**Extract provided**:

----------------------------------------

## **Character-Level Name Generation with Positional Embeddings and MLP**

This notebook implements a simple multi-layer perceptron (MLP) to generate names. 

We train the model on a dataset of names using positional embeddings and a neural network to predict characters step by step.

---

We start by loading names from a file, which we will use to train our model. 

Each name will be tokenized into characters, and we will assign numerical indices to each unique character.

In [1]:
import random 
import torch
import torch.nn.functional as F
import matplotlib.pyplot as plt

random.seed(42)

with open('markov-to-transformers/data/names.txt', 'r') as f:
    names = f.read().splitlines()
print(f"Saved {len(names)} names.")

Saved 32033 names.


Each character is assigned a unique index, allowing us to map between characters and numbers. 

We also extend this set with special tokens for handling context windows.

In [2]:
block_size = 5

chrs = list({ch for name in names for ch in name})
chrs_pos_enc = chrs + ['.' for _ in range(block_size + 1)]
i_to_s = {i: chr for i, chr in enumerate(sorted(chrs_pos_enc))}
s_to_i = {v: k for k, v in i_to_s.items()} # a bit hacky. len is 27.

Instead of zero-padding, we use positional indices to provide unique context information to the model.

This prevents the model from predicting start tokens incorrectly.

In [3]:
def build_posemb_dataset(names):
    ''' Builds a dataset with positional embedding for start characters. yay!'''
    X, Y = [], []

    for name in names:
        name = f"{name}."  # Append a stop token
        context = [v for v in range(0, block_size)] # Positional encoding for each start character
        for ch in name:
            X.append(context)

----------------------------------------

**Exercise requirements**:
1) In the name-generation notebook, how would you restate the paragraph that begins "We train the model" more briefly while keeping its main facts?
2) Could you repeat, word for word, the part of the name-generation notebook that opens with the words containing "Instead of zero-padding, we" and closes with "X.append(context)"?

----------------------------------------

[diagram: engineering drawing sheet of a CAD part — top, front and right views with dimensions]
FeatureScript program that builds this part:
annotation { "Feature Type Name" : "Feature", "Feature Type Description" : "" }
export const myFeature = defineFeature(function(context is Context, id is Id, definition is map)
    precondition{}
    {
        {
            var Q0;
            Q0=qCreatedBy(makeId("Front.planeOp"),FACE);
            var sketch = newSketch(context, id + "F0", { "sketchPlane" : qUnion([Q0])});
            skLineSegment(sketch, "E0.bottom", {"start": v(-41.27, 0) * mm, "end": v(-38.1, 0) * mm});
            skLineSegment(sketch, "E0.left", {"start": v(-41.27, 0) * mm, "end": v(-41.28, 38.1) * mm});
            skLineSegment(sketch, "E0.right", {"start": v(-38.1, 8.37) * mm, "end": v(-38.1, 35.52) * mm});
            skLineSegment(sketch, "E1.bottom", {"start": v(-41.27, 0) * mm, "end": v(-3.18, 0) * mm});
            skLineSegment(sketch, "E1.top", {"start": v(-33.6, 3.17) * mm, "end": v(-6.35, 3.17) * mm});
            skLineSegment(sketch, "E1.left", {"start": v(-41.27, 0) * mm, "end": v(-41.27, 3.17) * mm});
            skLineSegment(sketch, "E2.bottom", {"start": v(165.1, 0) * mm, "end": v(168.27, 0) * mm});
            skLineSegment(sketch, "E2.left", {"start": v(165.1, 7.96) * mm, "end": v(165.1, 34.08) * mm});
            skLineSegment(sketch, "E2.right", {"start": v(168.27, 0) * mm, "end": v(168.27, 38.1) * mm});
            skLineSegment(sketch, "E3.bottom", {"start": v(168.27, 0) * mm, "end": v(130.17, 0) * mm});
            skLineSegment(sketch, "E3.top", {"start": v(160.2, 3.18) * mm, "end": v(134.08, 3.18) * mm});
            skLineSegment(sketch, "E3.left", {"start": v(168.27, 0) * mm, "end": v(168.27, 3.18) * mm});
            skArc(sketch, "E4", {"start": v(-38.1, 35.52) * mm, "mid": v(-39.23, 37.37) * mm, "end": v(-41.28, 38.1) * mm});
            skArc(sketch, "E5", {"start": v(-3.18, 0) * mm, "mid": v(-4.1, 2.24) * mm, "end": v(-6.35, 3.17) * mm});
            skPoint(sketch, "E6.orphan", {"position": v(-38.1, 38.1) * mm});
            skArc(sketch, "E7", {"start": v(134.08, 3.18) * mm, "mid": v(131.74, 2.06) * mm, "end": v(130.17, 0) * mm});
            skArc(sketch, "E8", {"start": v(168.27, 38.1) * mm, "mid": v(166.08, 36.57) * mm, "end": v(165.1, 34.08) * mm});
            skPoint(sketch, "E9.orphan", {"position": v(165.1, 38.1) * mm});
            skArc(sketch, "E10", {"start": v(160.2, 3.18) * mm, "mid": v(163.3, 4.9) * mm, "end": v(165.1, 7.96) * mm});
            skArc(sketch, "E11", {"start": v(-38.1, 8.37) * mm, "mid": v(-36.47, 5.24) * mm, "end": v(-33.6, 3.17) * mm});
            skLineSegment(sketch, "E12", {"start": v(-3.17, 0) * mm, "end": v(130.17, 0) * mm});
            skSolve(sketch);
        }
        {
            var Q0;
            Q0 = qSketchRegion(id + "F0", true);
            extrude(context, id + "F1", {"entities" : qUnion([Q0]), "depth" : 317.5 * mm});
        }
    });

----------------------------------------

**Complete answers**:
1) The model learns from a names dataset, using positional embeddings and a neural network to predict characters one at a time.

2)
Instead of zero-padding, we use positional indices to provide unique context information to the model.

This prevents the model from predicting start tokens incorrectly.

In [3]:
def build_posemb_dataset(names):
    ''' Builds a dataset with positional embedding for start characters. yay!'''
    X, Y = [], []

    for name in names:
        name = f"{name}."  # Append a stop token
        context = [v for v in range(0, block_size)] # Positional encoding for each start character
        for ch in name:
            X.append(context)